* **Verilen görev A**: Kayıtlarda "scientific name: Calvatia cyathiformis" ifadesini içeren satırla başlayıp "scientific name: Locusta migratoria" ifadesini içeren satırla biten bölümü, "phylum" yerine "division" koyarak yeniden yazın. Başka hiçbir şeyi değiştirmeyin.
━━━━
4 Mayıs 2020 Pazartesi

İNSANA VE HAYATA DAİR ....,
Belki pek çoğuna göre çok sayılmaz yaşadıklarım ...
Şunun, şurasında zamanın ve hayatın bağrına altmış yedi yıldır tutunuyor ömür denen, hayat ağacım ...
Ötekine, berikine, ele, aleme göre ...
Yaşamda öğrenip, gördüklerim, bilip, unuttuklarım ...
Yada bana şu günüme kadar yoldaş olan anılarım hep kılavuz edindiğim kutsal, kadim ömürlerle ...
Onların feyzlerinden ışık, ışık saçılarak ömrümü, gönlümü,önümü, hele hele de ruhumu ışıtıp,
Işıltılarla hare, hare saran makbulü de aşan, sırlı kademli sözler ...
Tozsuz ve ışıltılı tuttu ruh ve vicdan aynamı ..
Şu kabaktan da kalın, cevizden de sert kafama ve içinde ...
Hemen herkesinkine benzer kendi özel, yağlı suyunda yüzen ....
Beyin denen, hünerli mi hünerli dinamom …..
İncir çekirdeğinin zerreciği kadar ufak olsa da ….
Bana, şu günüme dek yetip te, artan beynimle...
‘’ - Yahudi mahallesinde salyangoz satılmaya kalkma …! ‘’
Sözüne kulak vererek, kalkmayacağımı ileten zekayla ….
Onun ürünü, salgısı ve bencileyin esaslı süs olan fikir sistemim ...
Kiminin burun kıvırıp, beğenmediği, yada marazalı ve sakıncalı bulunan ….
O, sözlerden aldılar yakıtlarını, gıdalarını ve bana aklı-karalı hayatı ...
'' - Şeytanda, melekte, gerçekte, yalanda, sırda, üryan olanda ayrıntıda gizlidir ! '' ...
Gerçeğini özene-bezene ve adeta dip-kapı öğreten ...
Kendi içinde, düz bizlere göre, karmaşık ve daha da net söyleyişle …..
Çetrefilli ve bir o kadar da düğüm gibi gelen, görünen ...
Bana yeten, niyetime göre gelişen …..
İşime gelmeyince, kıvırıp, topu taca atmaları ve türlü cin fikirlilikleri öğreten, algı ve düşünce sistemim ....
Tıpkı, bir çok hemcinsimde ve doğada ki en yakın akrabamız olduğundan …
Zerre kadar kuşkumun olmadığı ….
━━━━
* **Verilen görev B**: İnsana ve hayata dair metni kaldığı yerden sürdürün.

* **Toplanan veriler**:
━━━━
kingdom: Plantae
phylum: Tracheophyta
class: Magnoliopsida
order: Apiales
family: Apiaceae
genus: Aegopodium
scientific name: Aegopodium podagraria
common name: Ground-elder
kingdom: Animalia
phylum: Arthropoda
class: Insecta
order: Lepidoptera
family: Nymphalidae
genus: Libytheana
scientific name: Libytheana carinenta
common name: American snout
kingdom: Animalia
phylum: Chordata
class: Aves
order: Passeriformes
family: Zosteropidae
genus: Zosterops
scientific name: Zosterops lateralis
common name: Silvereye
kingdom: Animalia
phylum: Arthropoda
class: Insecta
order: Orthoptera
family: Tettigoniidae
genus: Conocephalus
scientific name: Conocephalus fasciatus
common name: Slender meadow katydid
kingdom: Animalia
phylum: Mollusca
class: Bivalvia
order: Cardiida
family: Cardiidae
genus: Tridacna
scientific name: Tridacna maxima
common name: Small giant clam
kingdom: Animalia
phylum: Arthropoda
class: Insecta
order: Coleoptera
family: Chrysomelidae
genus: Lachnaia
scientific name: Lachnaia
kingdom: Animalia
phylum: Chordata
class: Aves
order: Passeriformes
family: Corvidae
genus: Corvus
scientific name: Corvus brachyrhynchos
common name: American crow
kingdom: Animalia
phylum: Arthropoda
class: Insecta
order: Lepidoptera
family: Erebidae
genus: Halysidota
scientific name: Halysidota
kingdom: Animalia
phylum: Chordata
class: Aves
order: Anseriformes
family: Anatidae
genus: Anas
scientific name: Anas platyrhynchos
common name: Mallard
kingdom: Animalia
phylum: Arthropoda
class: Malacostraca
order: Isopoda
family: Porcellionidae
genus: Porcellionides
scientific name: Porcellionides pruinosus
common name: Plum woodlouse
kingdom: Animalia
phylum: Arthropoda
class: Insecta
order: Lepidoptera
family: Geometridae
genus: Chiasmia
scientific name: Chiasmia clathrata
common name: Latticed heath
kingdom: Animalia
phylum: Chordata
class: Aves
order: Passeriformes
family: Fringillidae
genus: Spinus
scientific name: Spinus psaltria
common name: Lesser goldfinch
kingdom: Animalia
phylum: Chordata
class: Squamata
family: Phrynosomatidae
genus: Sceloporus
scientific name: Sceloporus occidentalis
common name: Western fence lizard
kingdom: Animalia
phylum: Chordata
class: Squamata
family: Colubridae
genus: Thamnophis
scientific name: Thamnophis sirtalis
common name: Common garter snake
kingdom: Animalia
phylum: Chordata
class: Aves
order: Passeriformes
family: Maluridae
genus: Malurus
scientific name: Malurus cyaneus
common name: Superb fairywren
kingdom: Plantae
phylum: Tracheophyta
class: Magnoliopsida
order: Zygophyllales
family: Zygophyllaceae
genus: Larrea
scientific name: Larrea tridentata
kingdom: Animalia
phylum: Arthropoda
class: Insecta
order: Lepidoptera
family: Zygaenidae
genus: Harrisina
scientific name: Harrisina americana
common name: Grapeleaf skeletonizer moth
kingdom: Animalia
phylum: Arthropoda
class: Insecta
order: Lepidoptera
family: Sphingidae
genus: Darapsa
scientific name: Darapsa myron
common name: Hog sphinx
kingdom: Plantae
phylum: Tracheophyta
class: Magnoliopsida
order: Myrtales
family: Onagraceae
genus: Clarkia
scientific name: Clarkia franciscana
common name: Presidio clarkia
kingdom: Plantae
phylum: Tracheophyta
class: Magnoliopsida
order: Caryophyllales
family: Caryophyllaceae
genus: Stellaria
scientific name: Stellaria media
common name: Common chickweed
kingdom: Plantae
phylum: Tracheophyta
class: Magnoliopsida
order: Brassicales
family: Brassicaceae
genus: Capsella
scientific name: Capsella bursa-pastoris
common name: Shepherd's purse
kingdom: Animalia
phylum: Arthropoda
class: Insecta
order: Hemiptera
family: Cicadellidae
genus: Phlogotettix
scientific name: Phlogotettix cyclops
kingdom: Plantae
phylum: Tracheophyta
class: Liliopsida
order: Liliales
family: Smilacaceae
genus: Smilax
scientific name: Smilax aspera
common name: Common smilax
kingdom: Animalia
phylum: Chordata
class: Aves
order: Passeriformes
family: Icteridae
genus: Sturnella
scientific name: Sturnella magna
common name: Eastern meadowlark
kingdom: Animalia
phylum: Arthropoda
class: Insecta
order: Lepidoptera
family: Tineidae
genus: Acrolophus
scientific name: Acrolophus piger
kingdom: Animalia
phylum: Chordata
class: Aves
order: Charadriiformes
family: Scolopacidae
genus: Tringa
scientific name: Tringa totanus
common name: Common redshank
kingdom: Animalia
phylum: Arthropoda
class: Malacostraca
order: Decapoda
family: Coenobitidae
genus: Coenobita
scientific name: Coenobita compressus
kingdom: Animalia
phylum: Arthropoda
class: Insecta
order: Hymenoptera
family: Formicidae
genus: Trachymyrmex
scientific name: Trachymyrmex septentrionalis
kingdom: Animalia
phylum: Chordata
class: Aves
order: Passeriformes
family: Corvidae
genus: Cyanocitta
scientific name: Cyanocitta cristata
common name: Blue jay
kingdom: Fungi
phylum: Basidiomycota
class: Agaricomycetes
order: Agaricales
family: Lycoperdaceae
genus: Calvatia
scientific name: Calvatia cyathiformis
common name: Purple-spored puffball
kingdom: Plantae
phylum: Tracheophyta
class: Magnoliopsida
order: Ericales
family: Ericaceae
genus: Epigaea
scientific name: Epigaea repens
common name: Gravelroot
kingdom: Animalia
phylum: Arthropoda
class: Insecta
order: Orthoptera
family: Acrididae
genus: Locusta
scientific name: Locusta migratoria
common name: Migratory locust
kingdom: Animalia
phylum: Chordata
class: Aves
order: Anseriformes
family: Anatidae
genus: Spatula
━━━━
* **Yanıt A**:
scientific name: Calvatia cyathiformis
common name: Purple-spored puffball
kingdom: Plantae
division: Tracheophyta
class: Magnoliopsida
order: Ericales
family: Ericaceae
genus: Epigaea
scientific name: Epigaea repens
common name: Gravelroot
kingdom: Animalia
division: Arthropoda
class: Insecta
order: Orthoptera
family: Acrididae
genus: Locusta
scientific name: Locusta migratoria

* **Yanıt B**:
Sevgili maymun kardeşlerim de de olup, belirli düzen ve sistemati içinde ….
İşlevsellikle çalışan, zeka ve sorgulama denen, muammalı makinem ..
Kendi elek düzeneği içinde, çalışıp, ayırıp, eleyerek ….
Yararlıyı ve ara, ara da olsa ….
Kısmen, zararlıyı, saklayıp, barındırarak …
Bağrında, beni tökezletmedi ve terk etmedi, hayat denilen meşakkatli yolumda ...
Ömrümün şu anı itibariyle görüp, öğrenip, kavradım ki ...
İnsan denen muammalı makine, aynı zamanda, en büyük hasarı vererek ….
Kendine ve nesline, zaman, zaman bindiğimiz yahut ta, bastığımız dalları da, kestirip, kırdırarak, bize ..
Kavga-dövüş, hır-hırampa, ara, ara tekleyerekte olsa ….
Gerekli işlevini yapmışlığın da, temel kurallardan demet, demet ve rengarenk bilgiler ….
Farklılıklar, farkındalıklar ve hayatın sorgulamayla başlayıp, gelişerek ….
Yarattığı farkındalıkla, yararlılığı, yaramazlığı, zararı ….
Dahası, Cin olmadan, ağız çarpmaya kalkmanın …
En çokta, bunu yapan kişiye zarar verip, onu mahvederek …
Kayıp hayatlar ve ömürler kervanına katar olmanın yada olmamanın ….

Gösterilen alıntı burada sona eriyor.